At the same time, the pool of conservative news outlets and voices has grown in recent years. The Epoch Times Media Group, a news organization started two decades ago by practitioners of Falun Gong, a Chinese spiritual practice persecuted by the Chinese government, now has a digital site in Spanish. Prior to the 2020 elections, the newspaper took a pro-Trump position and at times pushed conspiracy theories.
El American, a conservative news site geared toward Latinos, available in Spanish and English, has also emerged recently. Its editorial board states that the U.S. “is being burned down by moral relativism, postmodernism and Marxist ideas. We are in a cultural war, and we know how this war could end. Many of us fled Marxism. We know that if America falls, there is no other place on earth for Freedom.”
In Florida, veteran journalist Marian de la Fuente, who spent years as a news anchor on Telemundo (which is part of NBCUniversal, parent company of NBC News), now hosts a show on Miami’s America TeVé with a more conservative tone. The parent company of the network, America CV, is being criticized by Democrats for its intent to purchase Radio Caracol, an AM station. Democrats say Spanish-language media in Miami is dominated by Republicans, and members of the Congressional Hispanic Caucus are pressing the Federal Communications Commission to reject the deal. They accuse America CV of wanting to turn the radio station to a right-leaning outlet after a former mayor and liberal voice of the station was fired.
Despite Latino Republicans' enthusiasm for the former president, some believe that while Trump will have a lasting impact on GOP politics and the culture he established, his influence will become weaker over time.
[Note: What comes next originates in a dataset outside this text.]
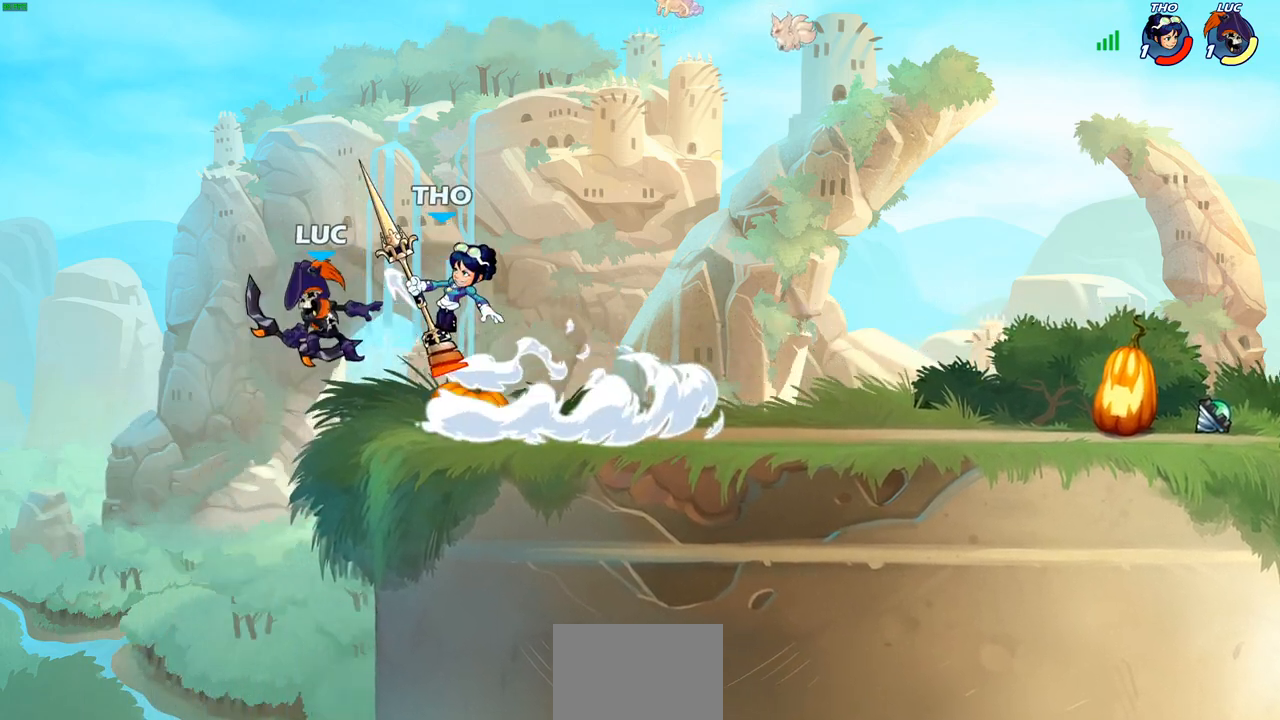
{"buttons": [], "left_stick": "up-right", "right_stick": "center", "events": [[150, "R2", "up"], [217, "left_stick", "right"], [350, "CROSS", "down"], [400, "CIRCLE", "down"], [417, "CROSS", "up"], [483, "left_stick", "up-right"], [500, "CIRCLE", "up"]]}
"Because a lot of Trumpism is not so much about policy, and it's not deeply substantive, it won't have the same power that some assume it will," former Rep. Carlos Curbelo, a Florida Republican, said.
"In the short term, this is definitely something that Republicans have to learn to deal with. Republicans will cater to some of those Trump themes and the support that still exists for him among his base," Curbelo said, adding that for some Latinos it's also a rejection of the shift to the left that they perceive from the Democratic Party.
Two years after Andreina Kissane co-founded the group Venezuelan-American Republican Alliance, or VARA, the focus is still around Trump.
She said that Biden offering Venezuelans temporary protected status was only an attempt to attract Venezuelans. “Trump continues to be the only solution for Venezuela’s problems,” she said, adding that those who support Biden are only thinking of “personal solutions without understanding the danger this constitutes.” She believes Biden is a "puppet of the agenda of the global reset and new world order."
Her group will meet next week for a panel discussion on the U.S. Constitution, religion and packing the U.S. Supreme Court, which she compared to what the Venezuelan socialist leader, Hugo Chávez, did with the courts while in power.
"All we can do is remain firm in our conviction and our love for God to save our nations," she said.
Chileuitt, with Patriotas con Trump, is expanding and creating an additional group with supporters from a retirement community. The Patriotas con Trump WhatsApp chats have drawn in members from as far as Latin America, Spain and Australia.
Referring to the Biden administration as "communists and anarchists," Chileuitt said that for security reasons he and others have put away the Trump flags and signs. "But people are still concerned over the future of this country."